During boat fishing trips in deep water sandeels are occasionally caught by accident on feathers in-tended for mackerel. To fish for them selectively, however, you need to be over sandy banks where there is a fast run of tide. Such a place is the Skerries Bank off the Devon coast, renowned for its turbot, plaice and dab fishing. Between the Skerries Buoy at the eastern end and Start Point at the west, the banks are covered by varying depths of water. Sandeels swarm in millions here, and if you drop a set of feathers half a dozen times, you will collect enough for a day’s sport.
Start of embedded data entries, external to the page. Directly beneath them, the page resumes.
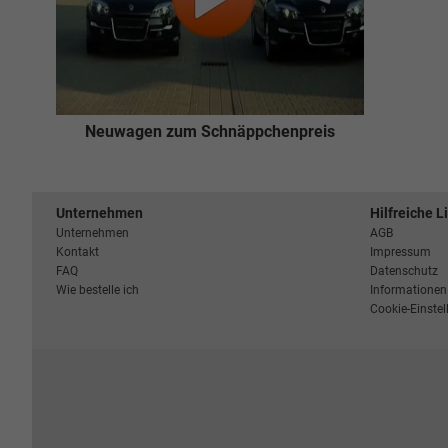
Neuwagen zum Schnäppchenpreis
Unternehmen
Hilfreiche L
Unternehmen
AGB
Kontakt
Impressum
FAQ
Datenschutz
Wie bestelle ich
Informationen 
Cookie-Einste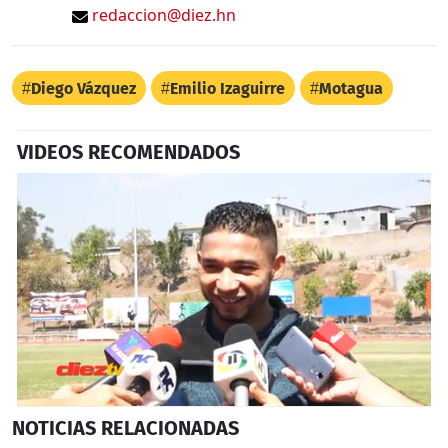
redaccion@diez.hn
Diego Vázquez
Emilio Izaguirre
Motagua
VIDEOS RECOMENDADOS
0
NOTICIAS
RELACIONADAS
seconds
of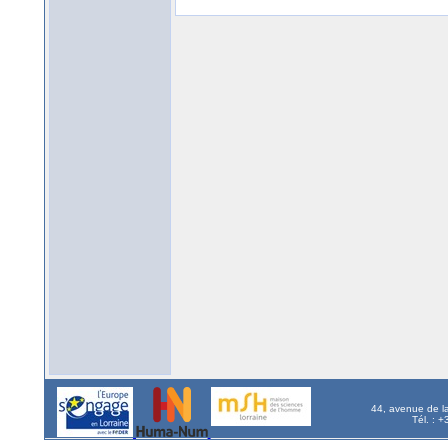
44, avenue de l
Tél. : 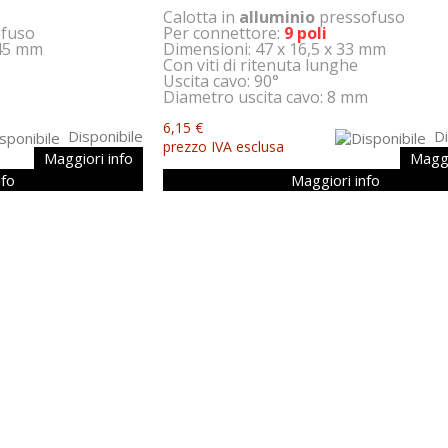
Calotta in
alluminio
pressofuso
ofuso
Per connettore:
9 poli
 45 mm
Dimensioni: 47 x 16,5 x 33 mm
Con viti di ritenuta lunghe
Uscita cavo: 90°
Diametro uscita cavo: 8 mm
6,15 €
Disponibile
Di
prezzo IVA esclusa
Maggiori info
Maggi
nfo
Maggiori info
Many sandeels to 1ft in length are foul-hooked, but are considered too big for live use. Instead, thin even strips cut from just behind the head to the tail are used. When livebaiting, most expert sea anglers prefer eels with a light brown back, as these are livelier than those sporting a dark green hue.
To bait up with a sandeel, hold it firmly but lightly between the fingers and thumb, throat outwards. Put the point of the hook through the bottom lip and nick it into the soft skin of the belly just behind the head—this is the normal way of offering it in a fair run of tide. When fishing in slack water, however, it is often better to simply hook the eel through the top of its body, in front of the dorsal.
Hooks for sandeels
Hooks must be long in the shank, needle-sharp, and fine in the wire—a description that fits the Aberdeen perfectly. Live eels must be offered on a very long trace, which allows them to swim around in a natural manner. The movement is enhanced if nylon monofilament with a b.s. Of no more than 12lb is used.
Trolling with live or dead sandeels over rocky ground can be a rewarding business, and big catches of pollack and bass are made. Of the many species partial to sandeel these two predators head the list, and even medium-weight fish of these species completely engulf a fair-sized eel in a single attack.
For shore fishing from rocky stations the live eel is best used with float gear, but the float should be sufficiently large to withstand the eel’s thrashing without going under.
The eels can also be offered as a spinning bait if you are fishing deep water from rocky ledges. This is common on the north coast of Cornwall for bass, pollack and mackerel.